The House's inquiry will look at allegations that Trump abused his power by pressuring Ukraine to investigate one of his political rivals, Joe Biden, and Biden's son Hunter, who served on the board of a major Ukrainian natural gas producer.
Asked about the substance of the inquiry, Graham suggested it was political theater.
"This is nothing about nothing," Graham said. "It's just a huge distraction. The Democratic Party has refused to accept that (Trump) won the election. All the media and the polls showed he was going to lose and he won. He should be treated fairly and he hasn't been."
Asked again about the specifics of the case, he said, "I'm concerned about Joe Biden's son, who's known to be using cocaine."
Then Graham added: "For him to be using his father, while his father was vice president of the United States, to gain monetary value for himself, that should be looked into. That concerns me far more than having the president of the Ukraine look into the allegations into Joe Biden's son."
(In a New Yorker article in July, Hunter Biden, a lawyer and a lobbyist, said he had struggled with alcohol and drug addiction.)
Graham's outspoken support for Trump has been constant. Back in 2016, he said Trump's victory was providential. In his words, "God showed up."
Earlier this summer, prior to special counsel Robert Mueller's congressional testimony on his 22-month-long investigation into Russian interference in the 2016 election, Graham posted to Facebook a call for a "special day of prayer for the president."
"I'm just burdened for him and his family that God would somehow protect him and get him through this," Graham told RNS on May 31.
Just this past week, Graham said he was invited to a state dinner at the White House in honor of Australian Prime Minister Scott Morrison. Graham also accompanied Trump during his remarks at the United Nations National Assembly on Sept. 24.
In some ways, Graham's support for Trump harks back to his famous father, Billy, who counseled a dozen presidents during his long public ministry. Among them was Richard Nixon, who resigned from the presidency in 1974 in the face of almost certain impeachment after the Watergate scandal. Graham later said he regretted his political interference on Nixon's behalf.

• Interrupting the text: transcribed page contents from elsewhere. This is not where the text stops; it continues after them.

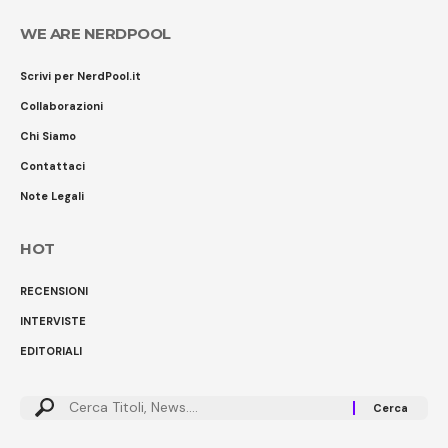
WE ARE NERDPOOL
Scrivi per NerdPool.it
Collaborazioni
Chi Siamo
Contattaci
Note Legali
HOT
RECENSIONI
INTERVISTE
EDITORIALI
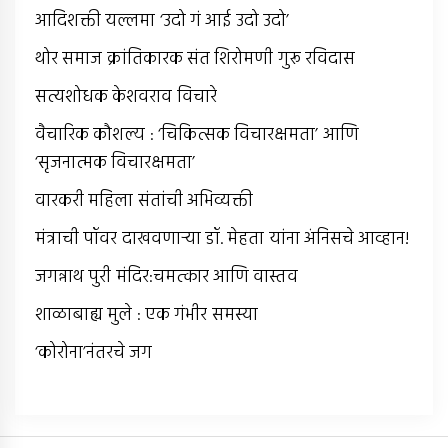
आदिशक्ती यल्लमा ‘उदो गं आई उदो उदो’
थोर समाज क्रांतिकारक संत शिरोमणी गुरू रविदास
सत्यशोधक केशवराव विचारे
वैचारिक कौशल्य : ‘चिकित्सक विचारक्षमता’ आणि
‘सृजनात्मक विचारक्षमता’
वारकरी महिला संतांची अभिव्यक्ती
मंत्राची पॉवर दाखवणार्‍या डॉ. मेहता यांना अंनिसचे आव्हान!
जगन्नाथ पुरी मंदिर:चमत्कार आणि वास्तव
शाळाबाह्य मुले : एक गंभीर समस्या
‘कोरोना’नंतरचे जग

"Looking back, I know I sometimes crossed the line, and I wouldn't do that now," Billy Graham told Christianity Today in 2011.
Franklin Graham said he was not troubled by that precedent.
"We are disappointed in life by people," Franklin Graham said. "But that's part of life. [My father] continued to visit [Nixon] and try to encourage him and be a pastor to him."
Graham insisted his Decision America Tour was not a political rally.
"I'm not encouraging people to vote for Trump. It's not a Trump rally. I don't encourage them to vote for a Democrat either. But I do encourage them to pray for our country. That's extremely important. If we don't, we could lose our country. We need to pray."
Still, this week, the evangelical movement known as Red Letter Christians held a revival in response to Graham's Decision America Tour.
On Wednesday the Rev. William J. Barber II was one of the headliners of the two-day conference at his church in Goldsboro, which also featured Tony Campolo, Traci Blackmon and Shane Claiborne.
"We think it important to offer Christians a space to come together and focus on a message that connects Jesus to justice, good news for the poor, health care, immigrants," said Jonathan Wilson-Hartgrove, one of the organizers and speakers.
Wilson-Hartgrove said many evangelicals insist that only die-hard Republicans are Christians and that only they carry the torch for biblical values.
"There are lots of people who want something better for our faith and for our country," he said. "We want people to realize they are not alone."